§ Extracted page text data
##############################

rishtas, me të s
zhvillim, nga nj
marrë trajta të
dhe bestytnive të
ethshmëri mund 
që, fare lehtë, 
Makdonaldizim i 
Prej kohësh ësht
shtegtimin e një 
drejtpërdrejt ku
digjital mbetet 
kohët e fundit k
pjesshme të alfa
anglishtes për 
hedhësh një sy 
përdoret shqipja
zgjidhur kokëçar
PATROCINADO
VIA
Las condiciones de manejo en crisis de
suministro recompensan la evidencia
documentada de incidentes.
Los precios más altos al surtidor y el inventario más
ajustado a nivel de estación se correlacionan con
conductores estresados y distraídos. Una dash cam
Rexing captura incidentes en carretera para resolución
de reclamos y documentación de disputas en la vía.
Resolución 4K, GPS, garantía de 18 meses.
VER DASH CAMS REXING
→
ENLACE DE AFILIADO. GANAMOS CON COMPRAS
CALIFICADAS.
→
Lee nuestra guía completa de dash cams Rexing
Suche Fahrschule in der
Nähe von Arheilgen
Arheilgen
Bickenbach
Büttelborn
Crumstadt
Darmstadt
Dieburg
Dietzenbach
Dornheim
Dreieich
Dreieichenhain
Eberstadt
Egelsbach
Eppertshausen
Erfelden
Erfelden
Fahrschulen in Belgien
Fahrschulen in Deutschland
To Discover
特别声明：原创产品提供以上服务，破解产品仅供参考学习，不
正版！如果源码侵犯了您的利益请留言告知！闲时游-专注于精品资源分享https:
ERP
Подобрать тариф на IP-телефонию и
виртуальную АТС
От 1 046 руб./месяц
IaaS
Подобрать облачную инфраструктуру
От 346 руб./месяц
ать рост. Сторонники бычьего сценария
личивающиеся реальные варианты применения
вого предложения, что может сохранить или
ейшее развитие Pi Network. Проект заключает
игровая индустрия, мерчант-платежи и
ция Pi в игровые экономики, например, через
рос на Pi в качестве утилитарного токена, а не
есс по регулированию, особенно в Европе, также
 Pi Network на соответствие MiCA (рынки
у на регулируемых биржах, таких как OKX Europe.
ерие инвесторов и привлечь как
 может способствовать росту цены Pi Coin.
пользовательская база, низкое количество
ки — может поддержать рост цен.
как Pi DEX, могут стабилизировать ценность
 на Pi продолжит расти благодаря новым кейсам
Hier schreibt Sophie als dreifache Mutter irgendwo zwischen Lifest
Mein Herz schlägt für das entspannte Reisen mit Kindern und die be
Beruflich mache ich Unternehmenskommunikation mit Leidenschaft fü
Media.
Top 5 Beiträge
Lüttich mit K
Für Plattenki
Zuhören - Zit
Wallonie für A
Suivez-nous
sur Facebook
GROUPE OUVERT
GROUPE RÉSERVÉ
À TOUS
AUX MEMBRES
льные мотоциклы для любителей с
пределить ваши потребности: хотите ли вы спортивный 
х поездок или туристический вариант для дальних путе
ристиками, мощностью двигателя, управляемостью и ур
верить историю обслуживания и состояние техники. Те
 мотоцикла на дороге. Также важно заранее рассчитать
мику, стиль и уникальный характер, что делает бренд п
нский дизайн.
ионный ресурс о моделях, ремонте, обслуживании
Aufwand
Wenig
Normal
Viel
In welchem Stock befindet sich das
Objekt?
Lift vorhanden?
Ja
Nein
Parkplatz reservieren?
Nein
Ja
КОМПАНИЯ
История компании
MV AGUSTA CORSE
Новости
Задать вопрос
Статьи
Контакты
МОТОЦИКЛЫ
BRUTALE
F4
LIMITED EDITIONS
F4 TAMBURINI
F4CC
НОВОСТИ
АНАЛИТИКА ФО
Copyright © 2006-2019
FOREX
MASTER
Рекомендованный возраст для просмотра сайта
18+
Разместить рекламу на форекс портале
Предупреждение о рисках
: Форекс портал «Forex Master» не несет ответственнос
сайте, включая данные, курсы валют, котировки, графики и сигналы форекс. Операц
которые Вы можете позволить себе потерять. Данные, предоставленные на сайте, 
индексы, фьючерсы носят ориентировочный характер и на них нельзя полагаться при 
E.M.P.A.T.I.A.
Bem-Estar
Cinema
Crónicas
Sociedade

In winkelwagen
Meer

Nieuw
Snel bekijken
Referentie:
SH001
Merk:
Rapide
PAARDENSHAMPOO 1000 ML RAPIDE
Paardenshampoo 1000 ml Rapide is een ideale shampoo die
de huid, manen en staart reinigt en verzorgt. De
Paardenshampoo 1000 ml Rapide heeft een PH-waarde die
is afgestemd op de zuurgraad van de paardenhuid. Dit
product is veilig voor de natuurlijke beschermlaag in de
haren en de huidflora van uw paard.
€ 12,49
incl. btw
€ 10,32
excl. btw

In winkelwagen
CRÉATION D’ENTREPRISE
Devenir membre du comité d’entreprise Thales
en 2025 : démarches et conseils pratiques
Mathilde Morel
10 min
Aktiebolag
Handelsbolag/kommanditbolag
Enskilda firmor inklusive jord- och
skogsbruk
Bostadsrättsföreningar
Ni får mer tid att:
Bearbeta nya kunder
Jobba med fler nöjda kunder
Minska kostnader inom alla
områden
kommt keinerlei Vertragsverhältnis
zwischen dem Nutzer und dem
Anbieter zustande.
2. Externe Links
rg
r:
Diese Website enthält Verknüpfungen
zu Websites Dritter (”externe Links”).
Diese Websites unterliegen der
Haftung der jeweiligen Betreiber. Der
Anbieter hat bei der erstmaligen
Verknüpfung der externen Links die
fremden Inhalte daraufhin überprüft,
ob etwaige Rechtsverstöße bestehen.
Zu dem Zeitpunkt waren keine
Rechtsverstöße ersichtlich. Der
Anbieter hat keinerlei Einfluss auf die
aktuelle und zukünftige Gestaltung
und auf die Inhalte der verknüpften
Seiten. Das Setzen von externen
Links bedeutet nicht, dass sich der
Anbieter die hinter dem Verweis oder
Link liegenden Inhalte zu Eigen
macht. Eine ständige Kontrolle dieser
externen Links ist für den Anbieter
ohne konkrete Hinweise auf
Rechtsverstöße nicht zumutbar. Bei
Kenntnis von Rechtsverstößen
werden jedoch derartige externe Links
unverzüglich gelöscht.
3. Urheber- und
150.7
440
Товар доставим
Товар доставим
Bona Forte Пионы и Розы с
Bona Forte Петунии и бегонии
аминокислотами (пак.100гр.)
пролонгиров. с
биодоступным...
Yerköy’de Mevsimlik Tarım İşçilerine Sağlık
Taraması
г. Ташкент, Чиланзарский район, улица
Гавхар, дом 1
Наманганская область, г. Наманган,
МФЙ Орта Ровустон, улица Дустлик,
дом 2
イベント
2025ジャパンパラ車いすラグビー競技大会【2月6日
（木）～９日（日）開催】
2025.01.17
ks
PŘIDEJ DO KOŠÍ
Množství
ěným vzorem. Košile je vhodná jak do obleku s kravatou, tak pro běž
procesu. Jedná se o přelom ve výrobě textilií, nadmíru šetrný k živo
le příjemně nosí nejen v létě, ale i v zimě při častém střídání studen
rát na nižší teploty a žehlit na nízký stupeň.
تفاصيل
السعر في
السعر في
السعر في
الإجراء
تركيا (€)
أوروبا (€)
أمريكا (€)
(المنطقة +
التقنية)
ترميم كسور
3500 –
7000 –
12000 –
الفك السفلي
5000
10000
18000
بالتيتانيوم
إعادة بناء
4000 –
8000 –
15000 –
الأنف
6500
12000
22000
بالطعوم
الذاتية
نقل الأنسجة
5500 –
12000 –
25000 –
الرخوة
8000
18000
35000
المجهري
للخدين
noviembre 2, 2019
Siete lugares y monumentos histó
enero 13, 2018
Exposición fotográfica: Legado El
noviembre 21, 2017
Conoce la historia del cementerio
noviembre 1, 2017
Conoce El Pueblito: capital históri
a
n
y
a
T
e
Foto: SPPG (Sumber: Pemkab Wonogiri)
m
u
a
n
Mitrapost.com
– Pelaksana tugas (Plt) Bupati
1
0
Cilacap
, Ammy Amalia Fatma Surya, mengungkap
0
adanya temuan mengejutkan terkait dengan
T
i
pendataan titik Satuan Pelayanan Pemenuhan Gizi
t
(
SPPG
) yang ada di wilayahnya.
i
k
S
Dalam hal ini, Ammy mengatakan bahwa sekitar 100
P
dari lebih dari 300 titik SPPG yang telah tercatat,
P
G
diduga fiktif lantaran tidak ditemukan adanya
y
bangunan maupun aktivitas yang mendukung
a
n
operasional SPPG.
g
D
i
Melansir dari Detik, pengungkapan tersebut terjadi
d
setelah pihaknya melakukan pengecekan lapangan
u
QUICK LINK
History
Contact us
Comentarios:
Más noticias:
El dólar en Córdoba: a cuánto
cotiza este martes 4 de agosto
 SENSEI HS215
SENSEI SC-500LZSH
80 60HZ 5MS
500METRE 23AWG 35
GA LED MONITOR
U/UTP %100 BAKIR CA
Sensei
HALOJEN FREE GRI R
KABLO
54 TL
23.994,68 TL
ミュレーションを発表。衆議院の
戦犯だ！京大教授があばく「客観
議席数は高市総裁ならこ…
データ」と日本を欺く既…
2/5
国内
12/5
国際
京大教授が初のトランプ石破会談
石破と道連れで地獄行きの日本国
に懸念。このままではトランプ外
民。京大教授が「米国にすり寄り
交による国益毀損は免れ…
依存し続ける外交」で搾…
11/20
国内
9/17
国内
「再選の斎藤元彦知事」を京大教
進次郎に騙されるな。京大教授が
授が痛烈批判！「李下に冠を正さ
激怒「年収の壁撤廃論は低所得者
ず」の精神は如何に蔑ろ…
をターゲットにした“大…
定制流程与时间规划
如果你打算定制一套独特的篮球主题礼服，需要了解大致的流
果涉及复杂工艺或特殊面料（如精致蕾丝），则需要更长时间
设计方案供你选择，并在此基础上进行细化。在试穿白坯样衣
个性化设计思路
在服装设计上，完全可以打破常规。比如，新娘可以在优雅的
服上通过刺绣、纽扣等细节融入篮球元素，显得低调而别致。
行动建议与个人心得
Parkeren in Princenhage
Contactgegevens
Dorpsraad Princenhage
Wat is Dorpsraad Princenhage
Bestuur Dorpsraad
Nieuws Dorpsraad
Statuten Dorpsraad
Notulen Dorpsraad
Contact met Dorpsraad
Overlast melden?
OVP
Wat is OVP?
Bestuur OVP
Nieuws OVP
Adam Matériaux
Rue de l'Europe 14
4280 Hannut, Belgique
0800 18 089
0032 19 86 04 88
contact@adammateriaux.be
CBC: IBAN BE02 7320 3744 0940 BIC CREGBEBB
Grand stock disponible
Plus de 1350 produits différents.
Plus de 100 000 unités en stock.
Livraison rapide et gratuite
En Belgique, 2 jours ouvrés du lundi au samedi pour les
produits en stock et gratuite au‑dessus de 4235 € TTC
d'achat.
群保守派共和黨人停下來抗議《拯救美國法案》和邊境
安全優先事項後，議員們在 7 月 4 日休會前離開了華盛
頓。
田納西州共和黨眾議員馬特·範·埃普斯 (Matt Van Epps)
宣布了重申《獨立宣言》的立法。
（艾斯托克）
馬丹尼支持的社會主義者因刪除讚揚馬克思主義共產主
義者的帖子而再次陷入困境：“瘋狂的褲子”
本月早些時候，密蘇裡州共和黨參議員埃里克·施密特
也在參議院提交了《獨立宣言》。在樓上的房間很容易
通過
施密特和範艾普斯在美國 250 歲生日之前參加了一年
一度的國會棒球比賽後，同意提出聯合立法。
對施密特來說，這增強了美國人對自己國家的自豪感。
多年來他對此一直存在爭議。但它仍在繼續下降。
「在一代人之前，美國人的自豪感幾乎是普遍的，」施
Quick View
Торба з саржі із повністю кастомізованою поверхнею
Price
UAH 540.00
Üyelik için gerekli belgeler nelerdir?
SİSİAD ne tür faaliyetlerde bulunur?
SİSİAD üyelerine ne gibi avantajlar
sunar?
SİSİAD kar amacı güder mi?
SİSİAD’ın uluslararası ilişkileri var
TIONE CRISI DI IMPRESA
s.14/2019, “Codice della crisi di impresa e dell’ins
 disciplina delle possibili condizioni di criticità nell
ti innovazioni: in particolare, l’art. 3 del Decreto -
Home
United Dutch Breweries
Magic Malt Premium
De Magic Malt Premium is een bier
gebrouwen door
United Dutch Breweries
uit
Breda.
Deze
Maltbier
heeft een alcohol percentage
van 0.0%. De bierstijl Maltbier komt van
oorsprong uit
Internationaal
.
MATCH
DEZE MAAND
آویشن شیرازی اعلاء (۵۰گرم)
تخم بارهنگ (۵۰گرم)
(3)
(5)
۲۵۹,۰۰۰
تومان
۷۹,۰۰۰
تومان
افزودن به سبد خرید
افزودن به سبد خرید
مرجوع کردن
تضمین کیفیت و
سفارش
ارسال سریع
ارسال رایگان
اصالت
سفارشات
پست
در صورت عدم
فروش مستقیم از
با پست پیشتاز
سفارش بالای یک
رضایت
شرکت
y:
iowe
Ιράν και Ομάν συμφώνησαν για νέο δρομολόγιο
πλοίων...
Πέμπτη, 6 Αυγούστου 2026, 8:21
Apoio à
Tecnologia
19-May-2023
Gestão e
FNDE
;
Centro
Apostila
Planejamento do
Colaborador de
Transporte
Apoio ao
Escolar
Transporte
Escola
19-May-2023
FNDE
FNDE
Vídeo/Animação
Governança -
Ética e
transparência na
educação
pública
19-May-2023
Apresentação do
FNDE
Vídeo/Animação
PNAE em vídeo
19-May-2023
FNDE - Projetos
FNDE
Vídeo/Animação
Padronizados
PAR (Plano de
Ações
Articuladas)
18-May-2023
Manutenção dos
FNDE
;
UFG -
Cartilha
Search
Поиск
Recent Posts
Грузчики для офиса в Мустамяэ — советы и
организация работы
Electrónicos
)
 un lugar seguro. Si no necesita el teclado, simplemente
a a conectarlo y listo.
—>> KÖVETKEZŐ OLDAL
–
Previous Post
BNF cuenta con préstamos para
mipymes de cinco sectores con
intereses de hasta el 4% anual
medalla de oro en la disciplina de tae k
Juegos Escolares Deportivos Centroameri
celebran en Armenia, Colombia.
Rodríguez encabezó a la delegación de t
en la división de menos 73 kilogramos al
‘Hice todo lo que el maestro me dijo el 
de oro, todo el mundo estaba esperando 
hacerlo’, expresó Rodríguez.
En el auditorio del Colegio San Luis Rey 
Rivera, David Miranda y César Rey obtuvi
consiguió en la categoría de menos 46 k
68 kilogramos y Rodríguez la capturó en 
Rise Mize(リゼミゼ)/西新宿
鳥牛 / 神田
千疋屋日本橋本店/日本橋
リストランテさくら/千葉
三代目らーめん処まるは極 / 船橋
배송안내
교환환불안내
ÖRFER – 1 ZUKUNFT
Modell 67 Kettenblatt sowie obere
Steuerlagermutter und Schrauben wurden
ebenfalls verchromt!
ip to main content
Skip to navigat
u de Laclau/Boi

##############################

§ What the exercise asks
Reply with the lines from the first line of the entries through the line that contains "ajustado a nivel", repeated exactly with both ends kept, and with nothing else.

§ Completed task
rishtas, me të s
zhvillim, nga nj
marrë trajta të
dhe bestytnive të
ethshmëri mund 
që, fare lehtë, 
Makdonaldizim i 
Prej kohësh ësht
shtegtimin e një 
drejtpërdrejt ku
digjital mbetet 
kohët e fundit k
pjesshme të alfa
anglishtes për 
hedhësh një sy 
përdoret shqipja
zgjidhur kokëçar
PATROCINADO
VIA
Las condiciones de manejo en crisis de
suministro recompensan la evidencia
documentada de incidentes.
Los precios más altos al surtidor y el inventario más
ajustado a nivel de estación se correlacionan con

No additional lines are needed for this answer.